From d52eb0d46f3606b9de9965cebb2beb2202a0dc62 Mon Sep 17 00:00:00 2001
From: Paul Durrant <Paul.Durrant@citrix.com>
Date: Wed, 11 Dec 2013 16:37:40 +0000
Subject: xen-netback: make sure skb linear area covers checksum field

skb_partial_csum_set requires that the linear area of the skb covers the
checksum field. The checksum setup code in netback was only doing that
pullup in the case when the pseudo header checksum was being recalculated
though. This patch makes that pullup unconditional. (I pullup the whole
transport header just for simplicity; the requirement is only for the check
field but in the case of UDP this is the last field in the header and in the
case of TCP it's the last but one).

The lack of pullup manifested as failures running Microsoft HCK network
tests on a pair of Windows 8 VMs and it has been verified that this patch
fixes the problem.

Suggested-by: Jan Beulich <jbeulich@suse.com>
Signed-off-by: Paul Durrant <paul.durrant@citrix.com>
Cc: Wei Liu <wei.liu2@citrix.com>
Cc: Ian Campbell <ian.campbell@citrix.com>
Cc: David Vrabel <david.vrabel@citrix.com>
Reviewed-by: Jan Beulich <jbeulich@suse.com>
Signed-off-by: David S. Miller <davem@davemloft.net>
---
 drivers/net/xen-netback/netback.c | 60 ++++++++++++++++++---------------------
 1 file changed, 28 insertions(+), 32 deletions(-)

(limited to 'drivers/net/xen-netback/netback.c')

■ ■ ■ ■

**Parts of the exercise:**
• A. In the netback checksum patch, which tests failed on a pair of Windows 8 VMs because of the missing pullup?
• B. Resume the netback checksum patch after its last line.
The entries that follow have no connection to the netback checksum patch.

**Supplied information:**

■ ■ ■ ■

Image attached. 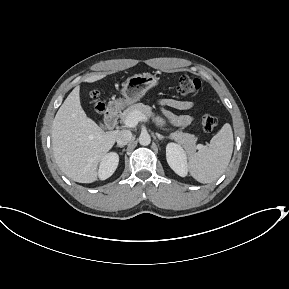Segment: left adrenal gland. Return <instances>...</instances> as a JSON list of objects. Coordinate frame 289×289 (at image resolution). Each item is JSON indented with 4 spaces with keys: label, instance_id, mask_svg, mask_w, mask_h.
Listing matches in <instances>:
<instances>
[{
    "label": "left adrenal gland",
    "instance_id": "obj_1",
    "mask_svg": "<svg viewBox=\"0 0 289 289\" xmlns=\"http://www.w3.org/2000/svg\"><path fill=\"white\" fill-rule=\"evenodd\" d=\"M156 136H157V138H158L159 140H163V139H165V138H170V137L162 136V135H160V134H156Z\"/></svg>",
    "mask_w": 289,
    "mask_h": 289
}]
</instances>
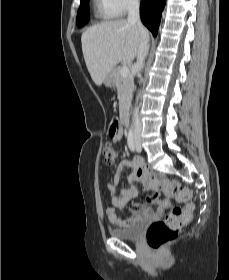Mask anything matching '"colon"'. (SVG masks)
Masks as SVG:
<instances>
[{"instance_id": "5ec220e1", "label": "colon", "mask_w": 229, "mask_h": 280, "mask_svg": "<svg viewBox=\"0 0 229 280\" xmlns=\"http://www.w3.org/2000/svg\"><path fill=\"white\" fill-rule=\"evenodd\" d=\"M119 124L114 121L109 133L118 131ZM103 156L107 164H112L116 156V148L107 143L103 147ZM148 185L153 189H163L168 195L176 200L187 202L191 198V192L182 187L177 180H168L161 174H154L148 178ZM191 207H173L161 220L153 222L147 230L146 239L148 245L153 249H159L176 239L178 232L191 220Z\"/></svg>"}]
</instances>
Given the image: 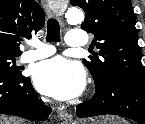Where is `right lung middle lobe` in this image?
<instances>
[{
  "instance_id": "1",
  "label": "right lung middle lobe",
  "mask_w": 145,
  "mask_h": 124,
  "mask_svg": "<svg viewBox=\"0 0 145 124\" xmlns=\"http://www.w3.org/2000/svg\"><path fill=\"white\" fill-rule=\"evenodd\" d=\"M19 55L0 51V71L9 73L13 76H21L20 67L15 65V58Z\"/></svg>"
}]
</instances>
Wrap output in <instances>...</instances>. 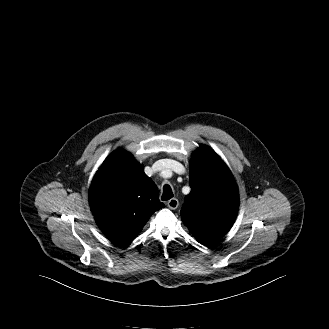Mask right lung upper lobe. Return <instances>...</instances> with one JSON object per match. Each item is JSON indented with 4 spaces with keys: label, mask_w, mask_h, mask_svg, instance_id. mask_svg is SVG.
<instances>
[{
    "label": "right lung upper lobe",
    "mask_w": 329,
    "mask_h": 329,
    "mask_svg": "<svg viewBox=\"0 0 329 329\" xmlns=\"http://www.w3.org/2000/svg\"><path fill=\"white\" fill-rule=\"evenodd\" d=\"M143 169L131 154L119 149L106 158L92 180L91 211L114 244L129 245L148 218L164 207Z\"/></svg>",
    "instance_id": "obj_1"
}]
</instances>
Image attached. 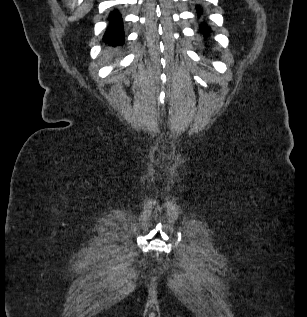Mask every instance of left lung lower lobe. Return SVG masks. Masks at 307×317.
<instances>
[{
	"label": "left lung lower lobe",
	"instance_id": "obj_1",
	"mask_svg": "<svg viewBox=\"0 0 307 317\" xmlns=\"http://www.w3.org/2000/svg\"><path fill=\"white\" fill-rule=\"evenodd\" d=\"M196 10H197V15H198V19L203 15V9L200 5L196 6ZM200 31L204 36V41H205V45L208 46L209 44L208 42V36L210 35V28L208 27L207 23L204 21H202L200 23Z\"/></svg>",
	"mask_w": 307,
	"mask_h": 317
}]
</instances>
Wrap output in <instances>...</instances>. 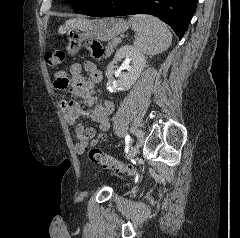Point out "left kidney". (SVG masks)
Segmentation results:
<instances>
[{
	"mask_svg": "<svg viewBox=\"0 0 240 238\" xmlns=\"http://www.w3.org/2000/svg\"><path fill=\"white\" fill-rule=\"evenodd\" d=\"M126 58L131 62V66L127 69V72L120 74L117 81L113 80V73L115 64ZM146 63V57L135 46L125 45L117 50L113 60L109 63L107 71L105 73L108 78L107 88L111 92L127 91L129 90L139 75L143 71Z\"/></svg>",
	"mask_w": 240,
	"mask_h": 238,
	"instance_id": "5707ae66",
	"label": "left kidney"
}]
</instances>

■ ■ ■ ■

**Answers provided:**
• A. Microsoft HCK network tests.

• B.
diff --git a/drivers/net/xen-netback/netback.c b/drivers/net/xen-netback/netback.c
index acf13920e6d..d158fc40cff 100644
--- a/drivers/net/xen-netback/netback.c
+++ b/drivers/net/xen-netback/netback.c
@@ -1199,42 +1199,40 @@ static int checksum_setup_ip(struct xenvif *vif, struct sk_buff *skb,
 
 	switch (ip_hdr(skb)->protocol) {
 	case IPPROTO_TCP:
+		err = maybe_pull_tail(skb,
+				      off + sizeof(struct tcphdr),
+				      MAX_IP_HDR_LEN);
+		if (err < 0)
+			goto out;
+
 		if (!skb_partial_csum_set(skb, off,
 					  offsetof(struct tcphdr, check)))
 			goto out;
 
-		if (recalculate_partial_csum) {
-			err = maybe_pull_tail(skb,
-					      off + sizeof(struct tcphdr),
-					      MAX_IP_HDR_LEN);
-			if (err < 0)
-				goto out;
-
+		if (recalculate_partial_csum)
 			tcp_hdr(skb)->check =
 				~csum_tcpudp_magic(ip_hdr(skb)->saddr,
 						   ip_hdr(skb)->daddr,
 						   skb->len - off,
 						   IPPROTO_TCP, 0);
-		}
 		break;
 	case IPPROTO_UDP:
+		err = maybe_pull_tail(skb,
+				      off + sizeof(struct udphdr),
+				      MAX_IP_HDR_LEN);
+		if (err < 0)
+			goto out;
+
 		if (!skb_partial_csum_set(skb, off,
 					  offsetof(struct udphdr, check)))
 			goto out;
 
-		if (recalculate_partial_csum) {
-			err = maybe_pull_tail(skb,
-					      off + sizeof(struct udphdr),
-					      MAX_IP_HDR_LEN);
-			if (err < 0)
-				goto out;
-
+		if (recalculate_partial_csum)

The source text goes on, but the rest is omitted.